Хотя единственное, что меня действительно интересует, так это чтобы мальчишка не сдох раньше времени. Мне нужна эта приманка, на которую должна клюнуть моя свободолюбивая золотая рыбка, а что с ним будет потом - да и насрать.

— И что с его анализами? - Я разглядываю ногти, прикидывая, не пора ли уже сходить на маникюр, а заодно пригласить на кофе хозяйку салона. У нее отличные здоровенные сиськи, напичканные силиконом, и большая жопа. Раньше один ее вид приятно радовал глаз. Но сейчас… Я пытаюсь представить, как поставлю ее раком и как будут колыхаться ее ягодицы… и ничего. После бегства Ники я реально стал…

— Мой первичный диагноз подтвердился, - Орехов быстро и нервно моргает. - Все соответствующие маркеры…

— Меня не интересуют никакие маркеры. - Я подаюсь вперед, радуясь, что есть на ком согнать злость за все причиненное Никой унижение, из-за которого я чувствую себя старым импотентом. - Я просто хочу, чтобы мальчишка не сдох, пока я не дам соответствующей отмашки.

— Но ему правда нужно… лечение, которое… здесь… никак не…

— Значит, - я понижаю голос до ледяного шепота - и Орехов медленно и трусливо, как черепаха, втягивает голову в плечи, - все, что вам нужно - сделать так, чтобы он продолжал дышать, пока вы героически будете искать причину его недомогания. Или я плачу недостаточно, чтобы вы держали этого Буратино на плаву?!

Он начинает трястись, и в этот момент дверь в кабинет открывается, и я даже не удивляюсь, когда на пороге появляется сестра Ники. Елена, кажется, хотя они все называют ее Алёной, как будто ей двенадцать и впереди вся грёбаная жизнь. Она сразу оценивает обстановку - мне хорошо знаком этот пытливый взгляд, безошибочно направленный в нужные места. Потому что я сам так делаю.

За это я ее и ненавижу. Сучка, конечно, не соперник мне, но знает правила игры и владеет парочкой тех же приемов.

— Что меня удивляет, - без приветствия говорит она, переступая порог и намеренно оставляя дверь открытой, - так это почему совершенно посторонний человек ходит на прием к лечащему врачу моего племянника чаще, чем его ближайшие родственники.
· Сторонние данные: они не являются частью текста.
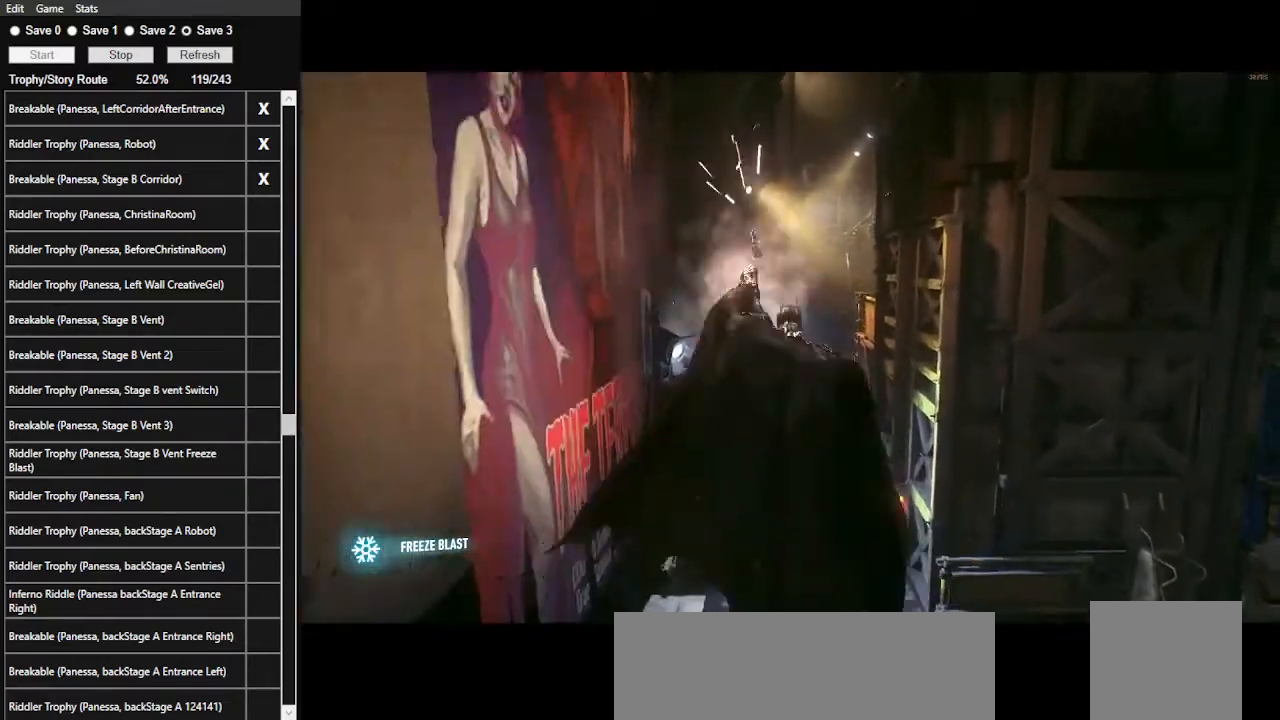
{"keys": [], "mouse": [], "events": []}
Она говорит это тем самым подчеркнутым тоном, от которого, как предполагается, мы оба должны тут же раскаяться во всех грехах. Даже тех, которые не имеют к ситуации абсолютно никакого отношения. Вот в таких ситуациях и сыпятся слабаки вроде этого докторишки.

— Посторонний? - Я как бы между прочим покручиваю обручальное кольцо на пальце. - Но, впрочем, Елена, я с удовольствием обсужу с вами тему «посторонних и близких». Мы с доктором только что как раз говорили на эту тему.

Сучка стреляет в Орехова взглядом, но я вовремя загораживаю труса своей спиной. Со стороны все выглядит так, будто я просто встал, чтобы смотреть прямо в лицо своей собеседницы, так что ей остается только поджать нижнюю губу в бессильной злобе.

— Видите ли в чем дело. - Я говорю максимально официальным обезличенным тоном, за которым трудно угадать любую предвзятость. Если выскочка и захочет к чему-то придраться - подозрительной истеричкой в этом случае выглядеть будет именно она. - Пока доктора делают все возможное, чтобы помочь Коле - надо отметить их титанические усилия на фоне общего запущенного состояния здоровья мальчика - ситуация в любой момент может измениться. И обстоятельства могут сложиться таким образом, что могут потребоваться подписи на… ммм… определенных документах. Формальность, конечно же, но ее никто не отменял. И даже я, со всеми своими связями и искренним желание помочь, не могу стоять над законом. И вот тут возникает закономерный вопрос о том, кто, в случае необходимости, будет подписывать документы. Мать мальчика, насколько мне известно, в данный момент отсутствует на территории страны, а его отец вообще существует только как запись в свидетельстве о рождении. Эти обстоятельства крайне сильно все усложняют. Не говоря уже о том, что они же напрямую ставят под угрозу жизнь ребенка.